The US has delivered the Javelin anti-tank missile system to Ukraine, a State Department official confirmed to Radio Free Europe/Radio Liberty on Monday.
“They have already been delivered,” the official told RFE/RL.
The Trump administration announced in December that it had approved a $US47 million deal for 210 Javelin anti-tank missiles and 37 Javelin launchers. But the State Department official didn’t disclose to RFE/RL when and how many launchers and missiles arrived, or if Ukrainian troops have begun training on them.
The deal was intended to deter Russia, which has opposed the sale since its inception, despite denying any real involvement in the conflict. Former President Barack Obama, as well as France and Germany, opposed arming Ukraine out of concern that it may inflame the conflict.
Trump’s national security advisers eventually convinced him to sign off on the deal, but the president also told them to not publicly talk about the deal, fearing that it might agitate Russian President Vladimir Putin, NBC News previously reported.
“[Trump] doesn’t want us to bring it up,” a White House official told NBC News in March. “It is not something he wants to talk about.”
Here’s what the Javelin can do:
Developed by Raytheon and Lockheed Martin, the FGM-148 Javelin anti-tank missile system first entered US service in 1996.
Raytheon and Lockheed Martin are two of the largest defence contractors and political donors in the US.
It’s a portable, shoulder-mounted missile system that’s about four feet long and weighs about 33 pounds.
The reusable Command Launch Unit fires a high explosive anti-tank, infrared guided missile up to about 8,200 feet.
It also has fire-and-forget technology, meaning the operator can pull the trigger and then take cover, not having to make adjustments to the missile flight after firing.
The operator uses the launcher’s sights to lock onto targets, and can even use it by itself to surveil battlefields.
The missile has two attack modes: direct attack and top attack.
Top attack is for tanks, with the missile coming down on top of the tank where there is little armour. Direct attack is for other targets, such as helicopters and bunkers.
The missile also has two different charges, one to set off a tank’s reactive armour, then a second to penetrate the base armour.

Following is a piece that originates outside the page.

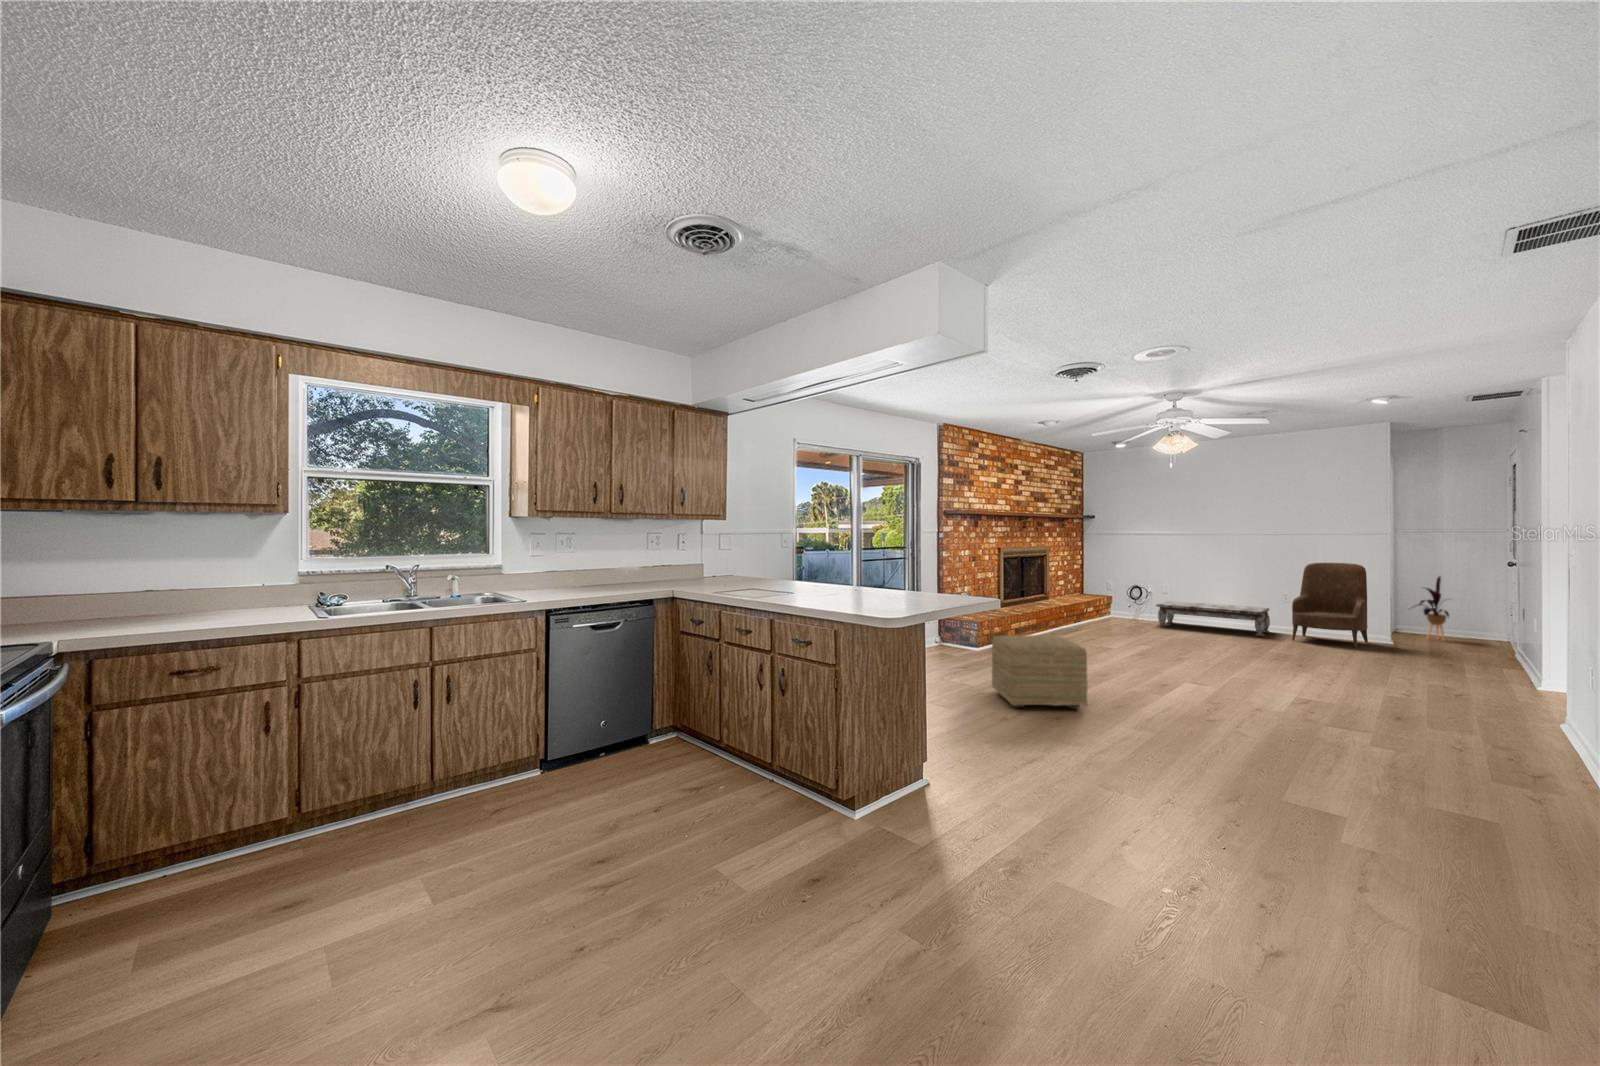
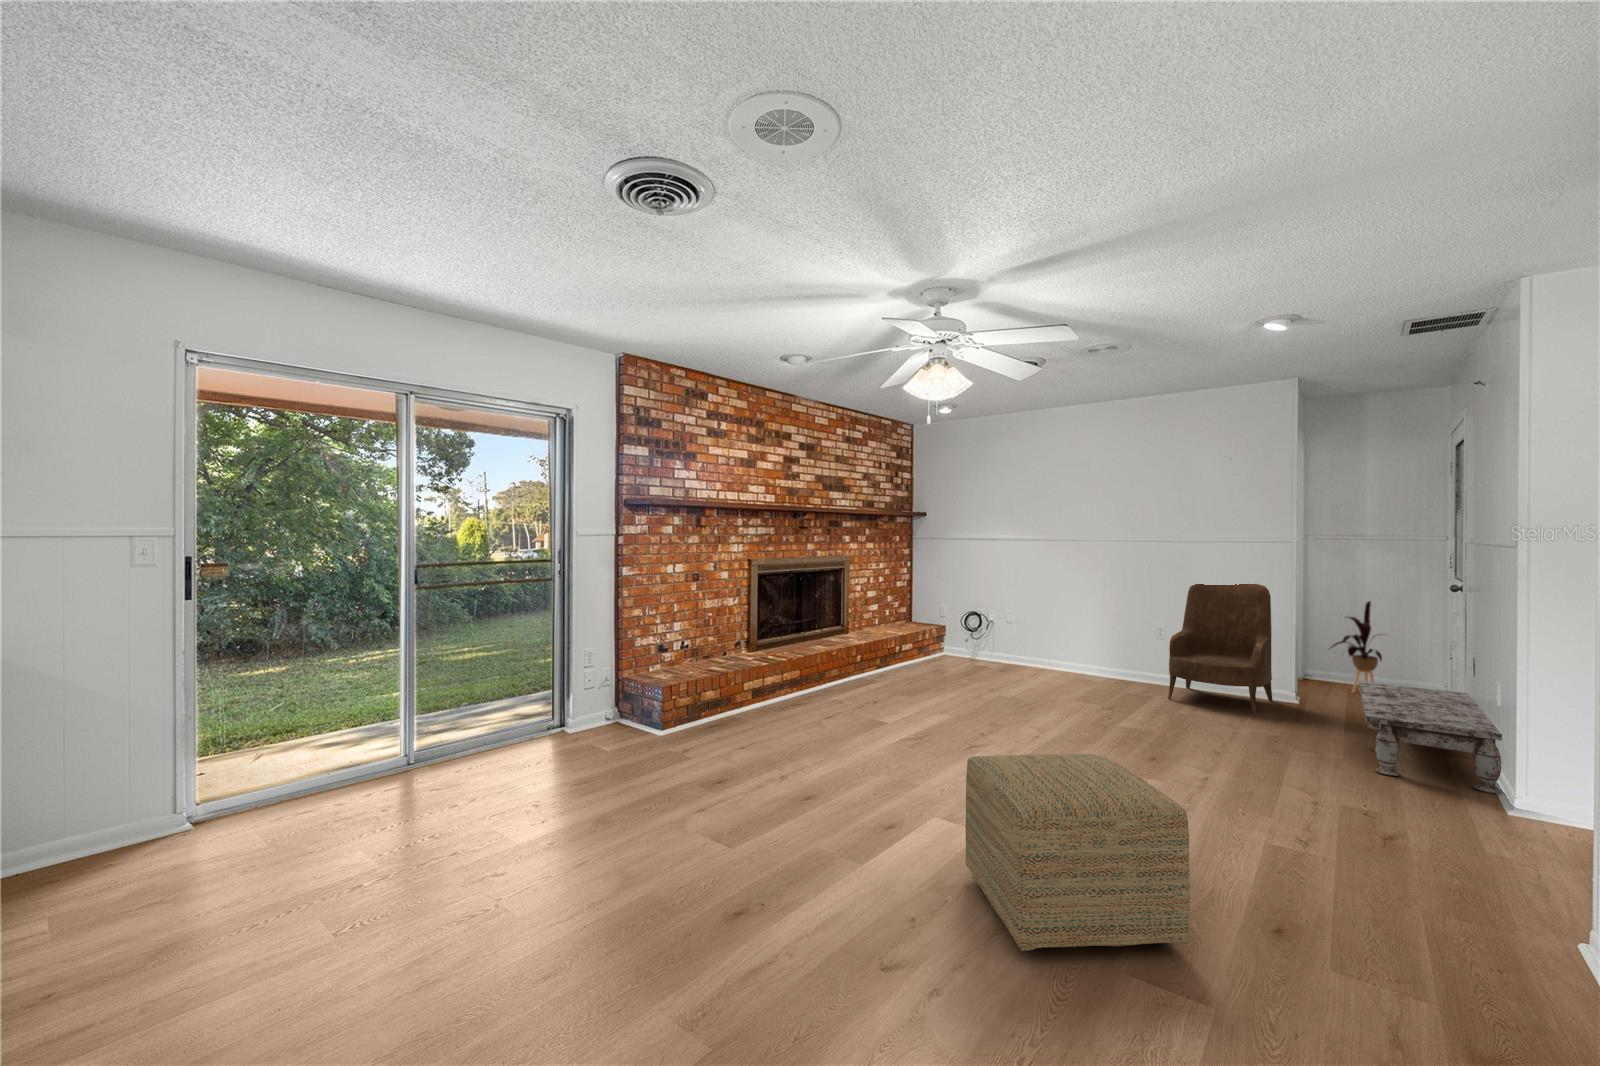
coffee table: present [1156,601,1270,636] -> present [1359,681,1502,793]
ottoman: present [992,635,1088,709] -> present [965,754,1190,951]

The system can be deployed in 30 seconds, and reloaded in 20 seconds.
Although the Javelin will give Ukrainian troops a sense of extra security, it’s unclear how it will tactically help on the battlefield.
Although it’s routinely violated, the Minsk Agreement, which was signed by both Kyiv and Russian-backed separatists in late 2014, forbids each side from deploying heavy weaponry, including tanks, within nine miles of the front lines. This term, however, doesn’t appear to be violated very often.
But reports have shown that Russian-backed separatists have Russian T-34, T-64, variants of T-72B, and even T-90 tanks.
Javelins can destroy T-34s and T-62s, but it’s unclear if they can take out T-72B3Ms and T-90s, which are fitted with Relikt armour.
Relikt armour consists of an explosive layer of armour on top of another layer. They also have grenade and flare decoys that can divert missiles.
Javelins have never been tested against Relikt armour.